Imagine, just for a moment, that the Government wanted to keep a record of everyone’s sexuality. They need to know this detailed demographic data because it will be highly useful in civic planning. It will help them work out what provision needs to be made for sexual health services, how many children are likely to be born, how many schools to build, etc.
You trust the Government, you voted for them, you and your friends have nothing to hide with regards to your sexuality.
But! Shock horror! After creating the database, the Government loses the election and the homophobes at UKIP get in to power!
Now they have a database of every gay in the village, and can harass then, try to “cure” them, or make their lives a living hell.
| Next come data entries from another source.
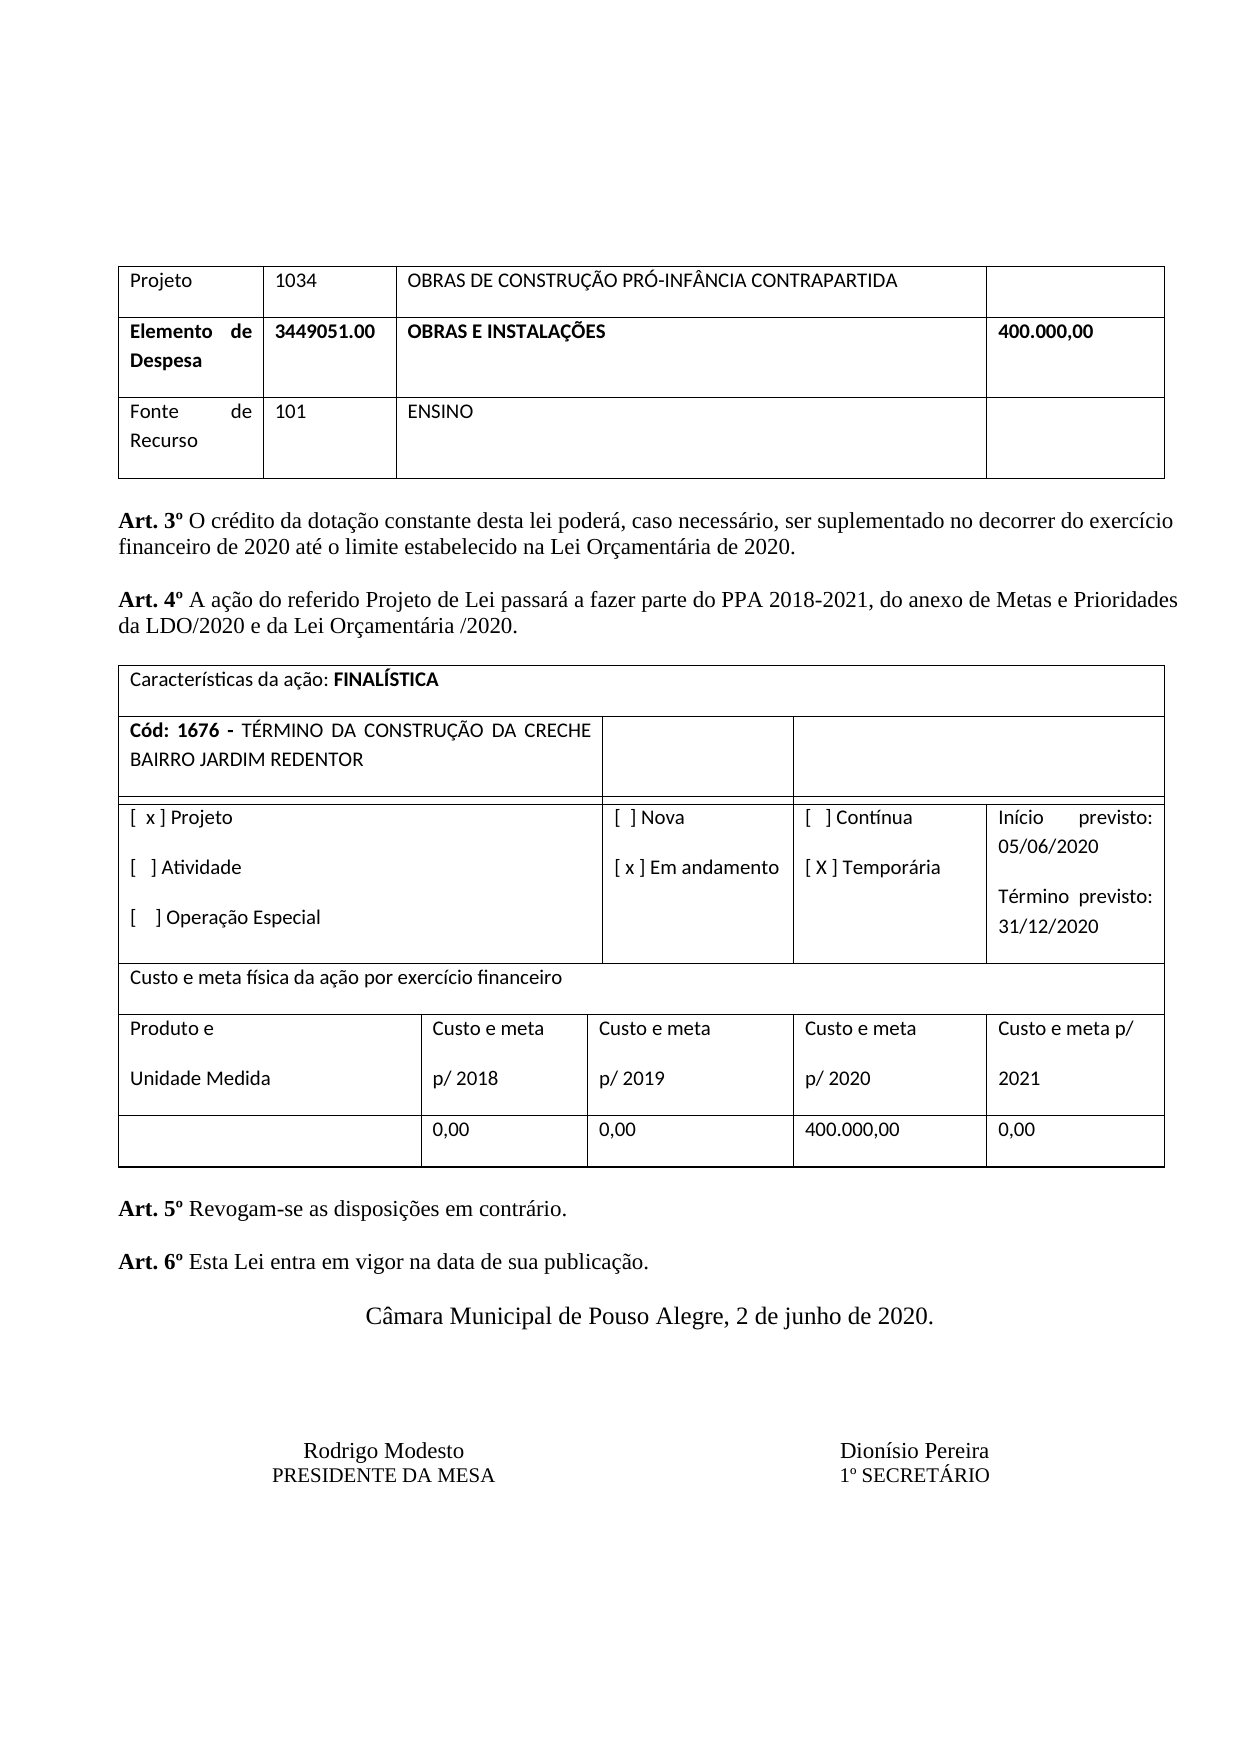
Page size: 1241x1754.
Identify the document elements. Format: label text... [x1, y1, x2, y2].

table_cell Produto e Unidade Medida [119, 1015, 421, 1115]
table_cell OBRAS DE CONSTRUÇÃO PRÓ-INFÂNCIA CONTRAPARTIDA [397, 267, 986, 317]
table_cell 0,00 [588, 1116, 793, 1166]
table_cell Custo e meta p/ 2021 [987, 1015, 1164, 1115]
table_cell Custo e meta p/ 2018 [422, 1015, 587, 1115]
table_cell Custo e meta física da ação por exercício financeiro [119, 964, 1164, 1014]
table_cell [119, 797, 602, 803]
text Art. 5º Revogam-se as disposições em contrário. [118, 1196, 1181, 1222]
table_cell [ ] Contínua [ X ] Temporária [794, 805, 986, 963]
table_cell ENSINO [397, 398, 986, 478]
table_cell 400.000,00 [987, 318, 1164, 397]
table_cell Cód: 1676 - TÉRMINO DA CONSTRUÇÃO DA CRECHE BAIRRO JARDIM REDENTOR [119, 717, 602, 796]
table_header Dionísio Pereira [649, 1437, 1180, 1463]
text Art. 4º A ação do referido Projeto de Lei passará a fazer parte do PPA 2018-2021, do anexo de Metas e Prioridades da LDO/2020 e da Lei Orçamentária /2020. [118, 586, 1181, 638]
table_header Características da ação: FINALÍSTICA [119, 666, 1164, 716]
table_cell Custo e meta p/ 2020 [794, 1015, 986, 1115]
table_cell [ x ] Projeto [ ] Atividade [ ] Operação Especial [119, 805, 602, 963]
table_cell [987, 398, 1164, 478]
table_cell [119, 1116, 421, 1166]
table_cell Início previsto: 05/06/2020 Término previsto: 31/12/2020 [987, 805, 1164, 963]
table_cell PRESIDENTE DA MESA [118, 1463, 649, 1487]
table_cell [603, 797, 793, 803]
table_cell Custo e meta p/ 2019 [588, 1015, 793, 1115]
table_cell [794, 797, 1164, 803]
table_cell [ ] Nova [ x ] Em andamento [603, 805, 793, 963]
table_cell 0,00 [422, 1116, 587, 1166]
table_cell [794, 717, 1164, 796]
table_cell Projeto [119, 267, 263, 317]
table_cell 400.000,00 [794, 1116, 986, 1166]
table_cell 1º SECRETÁRIO [649, 1463, 1180, 1487]
table_cell [987, 267, 1164, 317]
text Art. 6º Esta Lei entra em vigor na data de sua publicação. [118, 1248, 1181, 1274]
table_cell 1034 [264, 267, 396, 317]
table_header Rodrigo Modesto [118, 1437, 649, 1463]
table_cell 3449051.00 [264, 318, 396, 397]
text Art. 3º O crédito da dotação constante desta lei poderá, caso necessário, ser suplementado no decorrer do exercício financeiro de 2020 até o limite estabelecido na Lei Orçamentária de 2020. [118, 507, 1181, 559]
table_cell OBRAS E INSTALAÇÕES [397, 318, 986, 397]
table_cell Fonte de Recurso [119, 398, 263, 478]
table_cell [603, 717, 793, 796]
table_cell 0,00 [987, 1116, 1164, 1166]
text Câmara Municipal de Pouso Alegre, 2 de junho de 2020. [118, 1301, 1181, 1330]
table_cell Elemento de Despesa [119, 318, 263, 397]
table_cell 101 [264, 398, 396, 478]
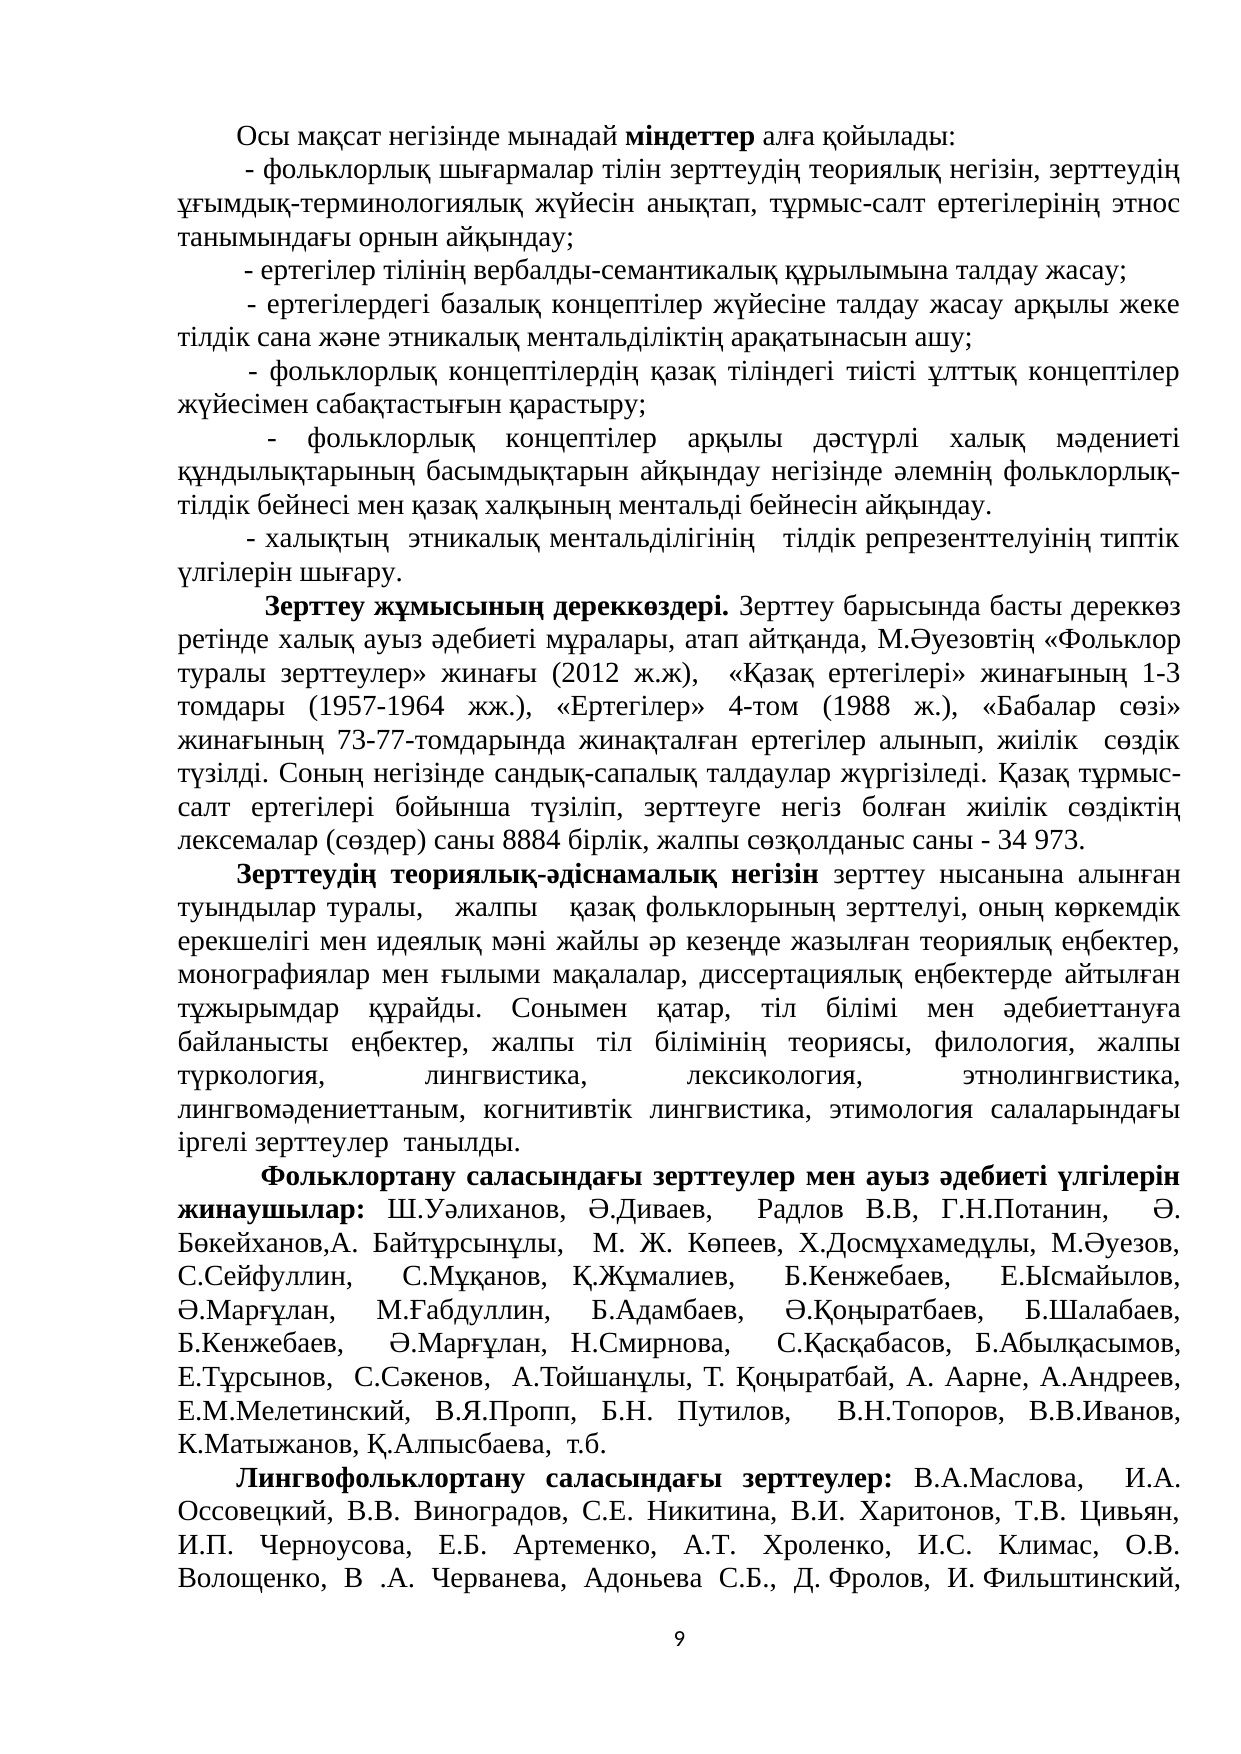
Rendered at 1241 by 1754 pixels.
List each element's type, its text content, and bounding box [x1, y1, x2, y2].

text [177, 1460, 1181, 1594]
text - фольклорлық концептілердің қазақ тіліндегі тиісті ұлттық концептілер жүйесімен сабақтастығын қарастыру; [177, 353, 1181, 420]
text Осы мақсат негізінде мынадай міндеттер алға қойылады: [177, 118, 1181, 152]
text Зерттеудің теориялық-әдіснамалық негізін зерттеу нысанына алынған туындылар туралы, жалпы қазақ фольклорының зерттелуі, оның көркемдік ерекшелігі мен идеялық мәні жайлы әр кезеңде жазылған теориялық еңбектер, монографиялар мен ғылыми мақалалар, диссертациялық еңбектерде айтылған тұжырымдар құрайды. Сонымен қатар, тіл білімі мен әдебиеттануға байланысты еңбектер, жалпы тіл білімінің теориясы, филология, жалпы түркология, лингвистика, лексикология, этнолингвистика, лингвомәдениеттаным, когнитивтік лингвистика, этимология салаларындағы іргелі зерттеулер танылды. [177, 856, 1181, 1158]
text Зерттеу жұмысының дереккөздері. Зерттеу барысында басты дереккөз ретінде халық ауыз әдебиеті мұралары, атап айтқанда, М.Әуезовтің «Фольклор туралы зерттеулер» жинағы (2012 ж.ж), «Қазақ ертегілері» жинағының 1-3 томдары (1957-1964 жж.), «Ертегілер» 4-том (1988 ж.), «Бабалар сөзі» жинағының 73-77-томдарында жинақталған ертегілер алынып, жиілік сөздік түзілді. Соның негізінде сандық-сапалық талдаулар жүргізіледі. Қазақ тұрмыс-салт ертегілері бойынша түзіліп, зерттеуге негіз болған жиілік сөздіктің лексемалар (сөздер) саны 8884 бірлік, жалпы сөзқолданыс саны - 34 973. [177, 588, 1181, 856]
text - халықтың этникалық ментальділігінің тілдік репрезенттелуінің типтік үлгілерін шығару. [177, 521, 1181, 588]
text - фольклорлық концептілер арқылы дәстүрлі халық мәдениеті құндылықтарының басымдықтарын айқындау негізінде әлемнің фольклорлық-тілдік бейнесі мен қазақ халқының ментальді бейнесін айқындау. [177, 420, 1181, 521]
text - фольклорлық шығармалар тілін зерттеудің теориялық негізін, зерттеудің ұғымдық-терминологиялық жүйесін анықтап, тұрмыс-салт ертегілерінің этнос танымындағы орнын айқындау; [177, 152, 1181, 252]
text - ертегілер тілінің вербалды-семантикалық құрылымына талдау жасау; [177, 252, 1181, 286]
text Фольклортану саласындағы зерттеулер мен ауыз әдебиеті үлгілерін жинаушылар: Ш.Уәлиханов, Ә.Диваев, Радлов В.В, Г.Н.Потанин, Ә. Бөкейханов,А. Байтұрсынұлы, М. Ж. Көпеев, Х.Досмұхамедұлы, М.Әуезов, С.Сейфуллин, С.Мұқанов, Қ.Жұмалиев, Б.Кенжебаев, Е.Ысмайылов, Ә.Марғұлан, М.Ғабдуллин, Б.Адамбаев, Ә.Қоңыратбаев, Б.Шалабаев, Б.Кенжебаев, Ә.Марғұлан, Н.Смирнова, С.Қасқабасов, Б.Абылқасымов, Е.Тұрсынов, С.Сәкенов, А.Тойшанұлы, Т. Қоңыратбай, А. Аарне, А.Андреев, Е.М.Мелетинский, В.Я.Пропп, Б.Н. Путилов, В.Н.Топоров, В.В.Иванов, К.Матыжанов, Қ.Алпысбаева, т.б. [177, 1158, 1181, 1460]
text - ертегілердегі базалық концептілер жүйесіне талдау жасау арқылы жеке тілдік сана және этникалық ментальділіктің арақатынасын ашу; [177, 286, 1181, 353]
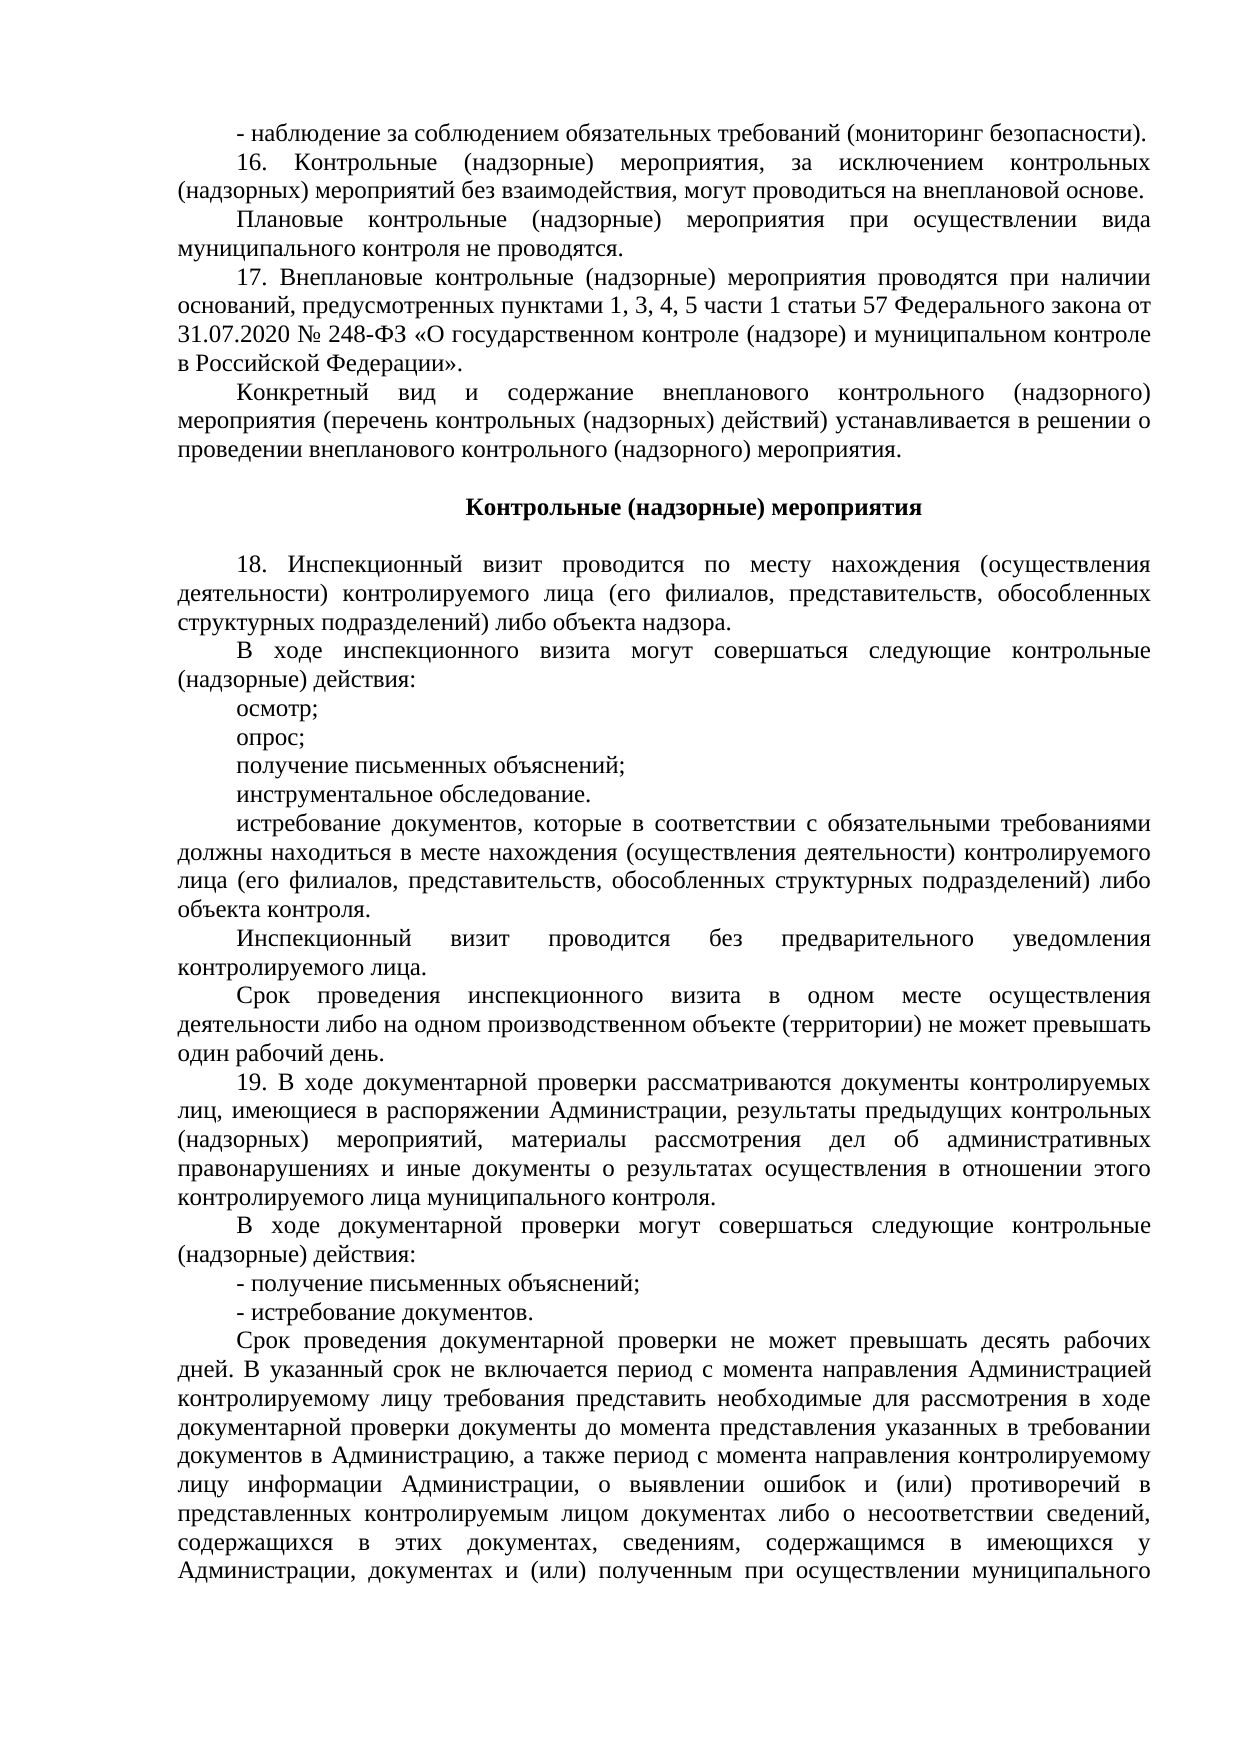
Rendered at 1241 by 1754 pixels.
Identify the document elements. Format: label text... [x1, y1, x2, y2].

text Контрольные (надзорные) мероприятия [177, 492, 1152, 521]
text инструментальное обследование. [177, 779, 1152, 808]
text В ходе инспекционного визита могут совершаться следующие контрольные (надзорные) действия: [177, 636, 1152, 693]
text опрос; [177, 722, 1152, 751]
text получение письменных объяснений; [177, 751, 1152, 779]
text 17. Внеплановые контрольные (надзорные) мероприятия проводятся при наличии оснований, предусмотренных пунктами 1, 3, 4, 5 части 1 статьи 57 Федерального закона от 31.07.2020 № 248-ФЗ «О государственном контроле (надзоре) и муниципальном контроле в Российской Федерации». [177, 262, 1152, 377]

Far fetched? Not really. With Cameron’s inane web filtering plan, the “black boxes” in ISPs which can record every click you make, and the selling of the your NHS details to private parties, we’re in a situation where a malicious government could cause serious damage to us.
The security expert Bruce Schneier wrote a wonderful article for CNN on how the existing surveillance state is leading to disastrous breaches of our private information. He concludes by saying:
It’s bad civic hygiene to build technologies that could someday be used to facilitate a police state.
— Bruce Schneier on CNN
We have to be careful that the apparatus we build cannot easily be misused for evil purposes. Sure, even an innocuous toaster can be weaponised if someone is willing enough, but we should not fall into the trap of making systems which can easily be turned against the people.
It’s probably sensible to build a database of which car belongs to which owner – it has an important civil use and would be hard to abuse (although not impossible).
Should we have a national database of, say, religious beliefs? Almost instinctively the answer is no. The memories of fascist dictators haunt our collective consciousness. We have seen countless times how race and religious identity become death penalties. We wouldn’t countenance it.
Civic hygiene isn’t about saying we distrust our current government – it’s about not trusting the next government.